Hardware project source files
┌──

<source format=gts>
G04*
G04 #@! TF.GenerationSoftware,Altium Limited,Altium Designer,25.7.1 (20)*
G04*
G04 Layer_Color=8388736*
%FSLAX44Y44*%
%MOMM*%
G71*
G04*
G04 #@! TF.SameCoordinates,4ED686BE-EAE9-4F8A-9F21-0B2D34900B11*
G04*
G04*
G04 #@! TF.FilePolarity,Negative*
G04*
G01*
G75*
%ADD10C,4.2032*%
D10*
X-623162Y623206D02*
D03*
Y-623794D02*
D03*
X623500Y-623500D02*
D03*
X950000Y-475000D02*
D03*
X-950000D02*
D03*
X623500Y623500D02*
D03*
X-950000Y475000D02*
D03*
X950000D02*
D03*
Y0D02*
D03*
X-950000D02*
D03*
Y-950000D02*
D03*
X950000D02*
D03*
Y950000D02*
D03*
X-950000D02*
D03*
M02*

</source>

└──
┌──

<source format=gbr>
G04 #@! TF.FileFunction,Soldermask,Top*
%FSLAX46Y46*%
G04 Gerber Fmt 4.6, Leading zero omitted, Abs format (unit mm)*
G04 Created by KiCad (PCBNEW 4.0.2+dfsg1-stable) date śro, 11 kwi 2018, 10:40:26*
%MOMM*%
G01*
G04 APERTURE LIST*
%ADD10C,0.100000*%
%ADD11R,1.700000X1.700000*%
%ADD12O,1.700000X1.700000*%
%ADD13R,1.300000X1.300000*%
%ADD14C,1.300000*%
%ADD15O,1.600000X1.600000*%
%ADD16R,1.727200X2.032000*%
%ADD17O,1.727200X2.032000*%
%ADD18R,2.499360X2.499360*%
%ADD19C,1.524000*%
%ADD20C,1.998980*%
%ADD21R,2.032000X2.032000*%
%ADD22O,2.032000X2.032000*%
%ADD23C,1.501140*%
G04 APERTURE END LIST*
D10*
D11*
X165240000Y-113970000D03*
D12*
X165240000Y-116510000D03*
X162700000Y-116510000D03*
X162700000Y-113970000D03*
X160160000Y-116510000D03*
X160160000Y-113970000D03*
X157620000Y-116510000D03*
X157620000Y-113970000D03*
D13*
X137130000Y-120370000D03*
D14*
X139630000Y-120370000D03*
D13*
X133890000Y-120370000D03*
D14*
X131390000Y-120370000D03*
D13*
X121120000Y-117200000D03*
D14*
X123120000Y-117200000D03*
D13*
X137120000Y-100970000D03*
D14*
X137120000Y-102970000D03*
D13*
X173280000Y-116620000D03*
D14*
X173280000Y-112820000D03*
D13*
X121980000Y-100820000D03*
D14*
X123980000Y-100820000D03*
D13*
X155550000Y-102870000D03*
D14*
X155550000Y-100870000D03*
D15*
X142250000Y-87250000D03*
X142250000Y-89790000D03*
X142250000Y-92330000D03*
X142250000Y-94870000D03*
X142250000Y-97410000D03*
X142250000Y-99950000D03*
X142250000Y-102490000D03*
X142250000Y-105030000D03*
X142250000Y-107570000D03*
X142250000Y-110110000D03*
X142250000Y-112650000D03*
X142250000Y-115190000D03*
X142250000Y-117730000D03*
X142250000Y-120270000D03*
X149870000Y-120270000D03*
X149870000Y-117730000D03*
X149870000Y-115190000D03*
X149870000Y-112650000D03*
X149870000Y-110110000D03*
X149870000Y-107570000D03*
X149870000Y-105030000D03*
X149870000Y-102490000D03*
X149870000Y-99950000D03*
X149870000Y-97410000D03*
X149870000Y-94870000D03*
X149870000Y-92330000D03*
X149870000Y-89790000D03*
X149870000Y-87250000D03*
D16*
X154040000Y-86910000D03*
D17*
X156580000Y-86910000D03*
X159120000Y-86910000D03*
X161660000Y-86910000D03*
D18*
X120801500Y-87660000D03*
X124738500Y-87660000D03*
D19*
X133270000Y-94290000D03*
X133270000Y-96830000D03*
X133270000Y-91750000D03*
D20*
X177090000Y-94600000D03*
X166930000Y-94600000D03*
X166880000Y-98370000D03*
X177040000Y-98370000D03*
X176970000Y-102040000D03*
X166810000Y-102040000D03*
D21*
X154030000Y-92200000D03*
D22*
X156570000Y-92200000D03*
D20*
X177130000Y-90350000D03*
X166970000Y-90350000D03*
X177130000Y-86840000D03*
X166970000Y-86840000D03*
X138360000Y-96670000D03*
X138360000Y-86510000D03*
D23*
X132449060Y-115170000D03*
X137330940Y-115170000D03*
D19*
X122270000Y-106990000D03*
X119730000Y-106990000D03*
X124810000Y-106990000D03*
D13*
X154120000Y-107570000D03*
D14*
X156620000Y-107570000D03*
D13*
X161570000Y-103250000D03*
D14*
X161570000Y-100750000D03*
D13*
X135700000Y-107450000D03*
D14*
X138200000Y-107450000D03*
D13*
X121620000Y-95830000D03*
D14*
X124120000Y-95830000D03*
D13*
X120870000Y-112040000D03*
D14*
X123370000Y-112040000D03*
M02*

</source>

└──
┌──

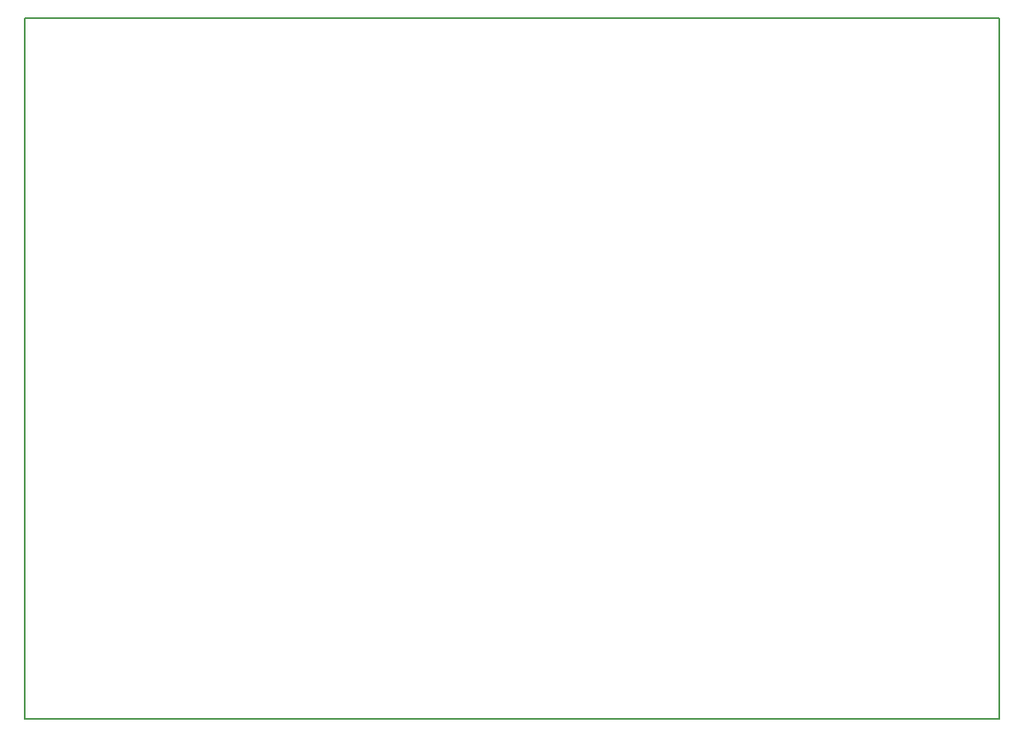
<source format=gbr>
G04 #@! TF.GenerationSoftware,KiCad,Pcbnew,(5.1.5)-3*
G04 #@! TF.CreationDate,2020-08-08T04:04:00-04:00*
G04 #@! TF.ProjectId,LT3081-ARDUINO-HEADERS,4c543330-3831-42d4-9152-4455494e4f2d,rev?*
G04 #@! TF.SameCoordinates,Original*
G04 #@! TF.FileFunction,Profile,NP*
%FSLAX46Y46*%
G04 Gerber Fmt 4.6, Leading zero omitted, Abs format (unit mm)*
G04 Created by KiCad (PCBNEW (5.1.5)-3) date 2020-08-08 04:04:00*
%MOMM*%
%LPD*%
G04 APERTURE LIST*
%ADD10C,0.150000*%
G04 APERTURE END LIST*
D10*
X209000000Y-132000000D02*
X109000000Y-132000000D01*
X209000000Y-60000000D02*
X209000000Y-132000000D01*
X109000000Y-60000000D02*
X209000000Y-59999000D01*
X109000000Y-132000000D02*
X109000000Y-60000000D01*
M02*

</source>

└──

What to produce:
Copy out each line of the records where the word "KiCad" appears.

Written reply:
G04 Created by KiCad (PCBNEW 4.0.2+dfsg1-stable) date śro, 11 kwi 2018, 10:40:26*
G04 #@! TF.GenerationSoftware,KiCad,Pcbnew,(5.1.5)-3*
G04 Created by KiCad (PCBNEW (5.1.5)-3) date 2020-08-08 04:04:00*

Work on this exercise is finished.